F – Articles 54 et 61 : la saisine du Conseil constitutionnel

Article 54 : il ne peut pas y avoir en France de ratification d’un traité s’il est inconstitutionnel.

Article 61 : contrôle de constitutionnalité des lois ordinaires.
Le PR fait partie des autorités pouvant saisir le Conseil constitutionnel avant la promulgation de la loi.

G – Article 56 : la nomination de 3 membres du Conseil constitutionnel

Le PR nomme 3 membres du Conseil constitutionnel et désigne son président.
C’est un pouvoir assez important.

Dans les 2 cas, il s’agit d’un acte de gouvernement (il n’est pas possible de contester le décret de nomination devant un juge).

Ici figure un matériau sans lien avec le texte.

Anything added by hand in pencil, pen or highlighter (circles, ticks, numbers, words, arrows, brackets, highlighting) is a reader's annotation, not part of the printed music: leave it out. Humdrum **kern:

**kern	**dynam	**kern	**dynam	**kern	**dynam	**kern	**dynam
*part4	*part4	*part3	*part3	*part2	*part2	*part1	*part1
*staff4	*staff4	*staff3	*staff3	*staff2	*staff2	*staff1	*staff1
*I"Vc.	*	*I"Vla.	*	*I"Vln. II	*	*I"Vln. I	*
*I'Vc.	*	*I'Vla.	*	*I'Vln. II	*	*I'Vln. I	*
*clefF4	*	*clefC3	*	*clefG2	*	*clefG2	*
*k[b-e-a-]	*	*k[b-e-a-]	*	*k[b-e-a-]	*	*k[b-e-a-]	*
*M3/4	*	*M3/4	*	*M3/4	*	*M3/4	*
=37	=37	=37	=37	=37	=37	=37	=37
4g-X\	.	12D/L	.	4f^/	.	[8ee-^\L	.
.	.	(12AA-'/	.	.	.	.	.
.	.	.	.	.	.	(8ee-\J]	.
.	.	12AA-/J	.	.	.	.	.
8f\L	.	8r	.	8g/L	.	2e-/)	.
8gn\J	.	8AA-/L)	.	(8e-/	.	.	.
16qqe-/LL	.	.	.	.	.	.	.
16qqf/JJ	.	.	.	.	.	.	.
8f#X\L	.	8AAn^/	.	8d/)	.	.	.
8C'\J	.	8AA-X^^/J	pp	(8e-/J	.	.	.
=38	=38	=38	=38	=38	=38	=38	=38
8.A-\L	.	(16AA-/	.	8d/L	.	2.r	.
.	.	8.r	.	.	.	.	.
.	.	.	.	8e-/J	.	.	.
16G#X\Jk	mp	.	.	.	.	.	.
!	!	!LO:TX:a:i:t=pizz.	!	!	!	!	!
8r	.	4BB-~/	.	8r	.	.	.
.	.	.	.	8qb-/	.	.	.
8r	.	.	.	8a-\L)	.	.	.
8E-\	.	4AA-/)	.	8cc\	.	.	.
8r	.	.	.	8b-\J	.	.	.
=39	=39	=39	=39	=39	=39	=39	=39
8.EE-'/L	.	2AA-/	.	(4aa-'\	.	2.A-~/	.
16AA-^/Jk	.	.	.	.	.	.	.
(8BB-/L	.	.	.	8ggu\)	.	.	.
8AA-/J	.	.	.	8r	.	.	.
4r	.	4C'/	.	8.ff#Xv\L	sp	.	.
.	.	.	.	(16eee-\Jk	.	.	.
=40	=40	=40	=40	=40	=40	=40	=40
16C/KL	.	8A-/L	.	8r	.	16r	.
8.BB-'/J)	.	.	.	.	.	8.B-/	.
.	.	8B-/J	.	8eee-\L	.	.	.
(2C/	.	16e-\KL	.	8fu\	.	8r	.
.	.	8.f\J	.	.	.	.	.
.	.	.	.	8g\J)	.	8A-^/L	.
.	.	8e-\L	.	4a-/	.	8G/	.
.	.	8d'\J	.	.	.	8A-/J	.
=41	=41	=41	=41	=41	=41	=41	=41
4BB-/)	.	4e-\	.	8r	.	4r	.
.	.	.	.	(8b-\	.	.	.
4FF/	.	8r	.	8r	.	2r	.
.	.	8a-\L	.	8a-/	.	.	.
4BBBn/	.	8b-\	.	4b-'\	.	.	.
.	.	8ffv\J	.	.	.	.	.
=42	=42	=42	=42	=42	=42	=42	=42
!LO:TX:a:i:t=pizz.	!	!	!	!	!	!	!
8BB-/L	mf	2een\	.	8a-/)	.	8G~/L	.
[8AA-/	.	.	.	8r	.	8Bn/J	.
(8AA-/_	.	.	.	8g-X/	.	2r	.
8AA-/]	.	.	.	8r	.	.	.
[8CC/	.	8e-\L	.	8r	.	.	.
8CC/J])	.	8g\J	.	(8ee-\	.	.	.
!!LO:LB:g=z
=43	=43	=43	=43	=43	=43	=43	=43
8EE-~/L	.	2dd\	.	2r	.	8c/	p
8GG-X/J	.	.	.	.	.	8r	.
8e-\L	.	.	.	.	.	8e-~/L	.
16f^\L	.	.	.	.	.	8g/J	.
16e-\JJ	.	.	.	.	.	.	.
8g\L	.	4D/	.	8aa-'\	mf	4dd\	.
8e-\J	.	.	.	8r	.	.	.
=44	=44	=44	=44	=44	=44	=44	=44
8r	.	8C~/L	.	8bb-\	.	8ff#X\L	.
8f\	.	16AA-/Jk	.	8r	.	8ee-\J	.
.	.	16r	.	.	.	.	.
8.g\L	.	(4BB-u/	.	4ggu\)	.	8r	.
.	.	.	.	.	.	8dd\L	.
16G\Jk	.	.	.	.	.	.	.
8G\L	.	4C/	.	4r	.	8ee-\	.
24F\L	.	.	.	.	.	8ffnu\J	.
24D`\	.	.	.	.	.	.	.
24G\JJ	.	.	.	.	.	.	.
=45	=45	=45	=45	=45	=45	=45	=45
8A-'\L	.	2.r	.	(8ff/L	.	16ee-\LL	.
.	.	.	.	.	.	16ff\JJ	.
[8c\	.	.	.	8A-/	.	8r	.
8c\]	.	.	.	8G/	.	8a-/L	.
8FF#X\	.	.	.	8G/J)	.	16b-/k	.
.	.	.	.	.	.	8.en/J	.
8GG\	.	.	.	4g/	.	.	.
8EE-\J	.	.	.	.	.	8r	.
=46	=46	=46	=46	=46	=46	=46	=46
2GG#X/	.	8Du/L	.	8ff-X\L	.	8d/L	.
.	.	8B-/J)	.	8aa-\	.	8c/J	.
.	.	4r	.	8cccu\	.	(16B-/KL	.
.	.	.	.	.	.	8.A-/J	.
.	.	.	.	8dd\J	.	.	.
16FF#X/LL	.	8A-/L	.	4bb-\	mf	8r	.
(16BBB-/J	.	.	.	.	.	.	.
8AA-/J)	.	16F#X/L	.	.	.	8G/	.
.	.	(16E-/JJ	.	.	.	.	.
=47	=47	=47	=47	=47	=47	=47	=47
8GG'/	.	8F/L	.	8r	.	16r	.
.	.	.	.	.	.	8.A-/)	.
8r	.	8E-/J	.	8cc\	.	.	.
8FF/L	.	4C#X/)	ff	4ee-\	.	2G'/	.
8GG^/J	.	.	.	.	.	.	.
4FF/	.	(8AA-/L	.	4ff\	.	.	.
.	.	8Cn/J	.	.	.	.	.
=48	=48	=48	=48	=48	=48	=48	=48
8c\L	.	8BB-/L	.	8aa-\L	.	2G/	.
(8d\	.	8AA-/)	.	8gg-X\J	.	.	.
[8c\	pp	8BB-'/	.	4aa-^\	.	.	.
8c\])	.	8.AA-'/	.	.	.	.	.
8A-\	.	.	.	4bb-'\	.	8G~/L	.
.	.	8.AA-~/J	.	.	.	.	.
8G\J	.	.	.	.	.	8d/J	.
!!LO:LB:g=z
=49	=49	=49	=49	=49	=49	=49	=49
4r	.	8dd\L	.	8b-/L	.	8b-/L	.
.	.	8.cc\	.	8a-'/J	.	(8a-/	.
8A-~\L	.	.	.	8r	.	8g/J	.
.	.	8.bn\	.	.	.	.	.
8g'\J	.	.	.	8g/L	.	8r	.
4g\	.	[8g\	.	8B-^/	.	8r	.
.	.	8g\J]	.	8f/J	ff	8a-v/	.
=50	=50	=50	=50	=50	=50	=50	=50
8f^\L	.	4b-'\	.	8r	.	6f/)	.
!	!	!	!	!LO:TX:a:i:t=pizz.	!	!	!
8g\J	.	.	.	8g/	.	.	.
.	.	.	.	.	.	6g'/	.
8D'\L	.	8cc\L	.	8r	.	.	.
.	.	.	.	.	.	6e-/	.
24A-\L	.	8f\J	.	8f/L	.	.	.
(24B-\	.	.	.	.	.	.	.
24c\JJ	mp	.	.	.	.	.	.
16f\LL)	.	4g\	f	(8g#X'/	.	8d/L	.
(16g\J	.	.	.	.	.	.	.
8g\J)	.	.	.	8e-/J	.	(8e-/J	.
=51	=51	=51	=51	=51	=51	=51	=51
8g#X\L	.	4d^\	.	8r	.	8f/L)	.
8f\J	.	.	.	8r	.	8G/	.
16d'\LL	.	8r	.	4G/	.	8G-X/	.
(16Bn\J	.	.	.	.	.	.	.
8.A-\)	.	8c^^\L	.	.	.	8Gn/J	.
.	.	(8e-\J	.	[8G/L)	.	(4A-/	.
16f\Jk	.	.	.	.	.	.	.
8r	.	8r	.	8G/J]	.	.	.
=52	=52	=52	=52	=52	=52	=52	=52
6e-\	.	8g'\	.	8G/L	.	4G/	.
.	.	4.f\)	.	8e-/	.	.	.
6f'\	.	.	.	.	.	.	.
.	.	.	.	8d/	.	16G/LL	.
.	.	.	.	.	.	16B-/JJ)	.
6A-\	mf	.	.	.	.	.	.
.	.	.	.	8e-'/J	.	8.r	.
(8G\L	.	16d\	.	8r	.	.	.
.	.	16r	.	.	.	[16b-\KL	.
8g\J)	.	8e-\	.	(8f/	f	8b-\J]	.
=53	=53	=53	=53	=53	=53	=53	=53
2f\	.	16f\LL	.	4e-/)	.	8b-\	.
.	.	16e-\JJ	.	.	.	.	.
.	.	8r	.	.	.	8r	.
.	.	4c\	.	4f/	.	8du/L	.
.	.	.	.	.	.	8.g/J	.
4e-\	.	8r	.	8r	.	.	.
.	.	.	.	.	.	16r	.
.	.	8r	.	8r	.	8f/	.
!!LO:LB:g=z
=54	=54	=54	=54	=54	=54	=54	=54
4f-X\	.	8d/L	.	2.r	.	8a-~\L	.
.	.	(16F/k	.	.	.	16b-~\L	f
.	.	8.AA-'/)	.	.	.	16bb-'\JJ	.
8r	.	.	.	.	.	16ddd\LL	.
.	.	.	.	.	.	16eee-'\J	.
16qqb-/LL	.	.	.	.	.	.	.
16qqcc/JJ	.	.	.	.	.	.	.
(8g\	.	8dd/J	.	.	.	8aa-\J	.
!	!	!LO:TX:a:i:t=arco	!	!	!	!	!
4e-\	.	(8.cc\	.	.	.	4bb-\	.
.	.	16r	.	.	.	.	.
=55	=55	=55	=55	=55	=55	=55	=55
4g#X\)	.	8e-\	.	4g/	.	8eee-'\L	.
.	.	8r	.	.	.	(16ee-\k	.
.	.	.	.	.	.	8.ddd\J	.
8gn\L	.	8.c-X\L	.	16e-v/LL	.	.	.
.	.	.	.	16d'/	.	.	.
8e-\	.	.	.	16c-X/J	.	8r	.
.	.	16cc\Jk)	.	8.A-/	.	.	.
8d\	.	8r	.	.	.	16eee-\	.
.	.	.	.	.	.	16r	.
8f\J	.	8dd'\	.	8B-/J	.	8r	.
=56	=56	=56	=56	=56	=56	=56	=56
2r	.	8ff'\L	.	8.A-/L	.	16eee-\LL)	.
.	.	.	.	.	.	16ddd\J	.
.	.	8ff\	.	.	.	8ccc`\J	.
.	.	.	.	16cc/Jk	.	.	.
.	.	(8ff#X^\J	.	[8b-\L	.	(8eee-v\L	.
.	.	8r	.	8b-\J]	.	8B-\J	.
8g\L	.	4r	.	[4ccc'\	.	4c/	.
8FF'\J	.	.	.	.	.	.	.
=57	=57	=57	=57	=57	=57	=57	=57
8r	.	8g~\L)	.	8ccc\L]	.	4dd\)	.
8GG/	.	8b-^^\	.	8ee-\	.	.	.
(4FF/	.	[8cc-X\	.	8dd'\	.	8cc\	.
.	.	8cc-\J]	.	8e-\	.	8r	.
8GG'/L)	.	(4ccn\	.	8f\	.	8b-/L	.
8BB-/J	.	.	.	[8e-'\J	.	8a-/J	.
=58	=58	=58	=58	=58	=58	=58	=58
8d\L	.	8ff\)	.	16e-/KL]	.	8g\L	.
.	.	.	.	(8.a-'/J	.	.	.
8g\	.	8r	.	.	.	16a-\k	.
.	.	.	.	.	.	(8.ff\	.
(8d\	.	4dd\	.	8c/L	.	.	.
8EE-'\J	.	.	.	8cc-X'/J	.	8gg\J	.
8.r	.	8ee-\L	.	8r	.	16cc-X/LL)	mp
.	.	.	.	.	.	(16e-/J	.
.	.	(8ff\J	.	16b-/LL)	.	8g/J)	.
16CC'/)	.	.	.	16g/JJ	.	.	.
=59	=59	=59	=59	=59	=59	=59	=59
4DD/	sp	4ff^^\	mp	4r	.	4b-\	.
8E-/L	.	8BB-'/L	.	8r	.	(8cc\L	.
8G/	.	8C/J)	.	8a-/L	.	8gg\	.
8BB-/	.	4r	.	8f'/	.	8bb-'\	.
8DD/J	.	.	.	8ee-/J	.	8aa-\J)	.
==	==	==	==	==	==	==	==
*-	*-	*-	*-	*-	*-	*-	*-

§ 2. Les pouvoirs contresignés du Président

Les pouvoirs contresignés du PR sont les pouvoirs classiques traditionnellement confiés à un chef d’État : représentation de l’État, bon fonctionnement des institutions, relations internationales.

En matière de défense, le PR est le chef des armées (article 15) : il préside les conseils de défense et tous les comités en lien avec la défense nationale.
Article 35 : au-delà de 4 mois, la poursuite des opérations militaires doit être autorisée par le Parlement.

Article 52 : le PR peut négocier les traités.
Il accrédite les ambassadeurs.

Le PR est le gardien de la Constitution et décide donc si une révision constitutionnelle est menée par l’article 89 ou par référendum.

Il est le garant de l’indépendance de l’autorité judiciaire.
Il ne préside plus le CSM pour des raisons d’indépendance.
Article 17 : il peut gracier (dispense de peine, mais la condamnation n’est pas supprimée). La dispense de peine peut être totale ou partielle.

Il a également des pouvoirs qui touchent au Parlement :

  1. Le PR ouvre et clôt les sessions parlementaires.
  1. Il promulgue les lois.
    Il doit le faire : il ne peut pas refuser de signer un décret de promulgation, sauf quand la loi a été déclarée inconstitutionnelle par le Conseil constitutionnel.
    Dans de rares cas, une loi est promulguée mais le promulguant dit qu’il n’en fera pas application ; exemple : loi du 31 mars 2006 qui crée le Contrat de première embauche.
    Tant que la loi n’est pas promulguée, le PR peut demander une nouvelle délibération au Parlement (article 10 al 2). En pratique, il s’agit surtout de permettre aux parlementaires de modifier certaines dispositions invalidées par le Conseil constitutionnel.

Article 9 : le PR préside le Conseil des ministres.
Intérêt : pouvoir fixer l’ordre du jour.
C’est une prérogative importante, sauf en période de cohabitation.

Le PR dispose d’un pouvoir de nomination aux emplois civils et militaires de l’État dont une liste est définie à l’article 13 (75 000 / 80 000 personnes nommées directement par le PR).
Exemple : professeurs d’université.
Les ministres du domaine concerné contresignent la nomination.

Article 13 : pour certains emplois désignés par une loi organique, le Parlement doit être préalablement consulté et dispose d’un droit de veto.